Muerto en familia (21 page)

Cuando me detuve un momento a pensar en todo ello, las náuseas se habían adueñado de mí. Alexei era un niño, y estaba más que segura de que Ocella había mantenido relaciones sexuales con él, como lo hiciera con Eric en su día. Pero no estaba tan loca como para creer que podía detenerlo, o que cualquier protesta por mi parte supondría alguna diferencia. De hecho, no tenía muy claro que Alexei fuese a agradecerme la intervención, recordando lo que Eric me había dicho de su desesperado vínculo con su creador durante los primeros años de nueva existencia como vampiro.

Alexei había pasado mucho tiempo con Ocella, al menos desde el punto de vista humano. No recordaba exactamente cuándo habían ejecutado a la familia Romanov, pero debía de ser alrededor de 1918. Al parecer, Ocella había salvado al muchacho de la muerte definitiva. Así que, fuese lo que fuese lo que afirmaba su relación, ésta llevaba existiendo desde hacía más de ochenta años.

Todas aquellas ideas desfilaron por mi mente, una tras otra, mientras seguíamos a nuestros visitantes.

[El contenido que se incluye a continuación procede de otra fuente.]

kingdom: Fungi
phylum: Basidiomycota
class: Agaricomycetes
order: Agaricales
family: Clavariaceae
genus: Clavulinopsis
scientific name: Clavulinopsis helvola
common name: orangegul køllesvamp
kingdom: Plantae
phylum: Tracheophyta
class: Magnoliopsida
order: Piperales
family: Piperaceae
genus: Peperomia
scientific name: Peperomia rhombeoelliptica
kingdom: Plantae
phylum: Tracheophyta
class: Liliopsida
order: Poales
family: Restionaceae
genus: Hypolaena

Ocella dijo que podía haber entrado sin invitación. No habría estado mal que Eric me avisara de tales cosas. Pero notaba cuánto deseaba Eric que Ocella nunca se hubiese presentado, así que estaba dispuesta a pasárselo… Sin embargo, no podía evitar pensar que, en vez de su lección magistral sobre cómo los suyos se habían repartido mi país según sus intereses, habría sido mucho más práctico saber que su creador se presentaría en mi dormitorio.

—Sentaos, por favor —les ofrecí después de que Ocella y Alexei tomaran asiento en el sofá.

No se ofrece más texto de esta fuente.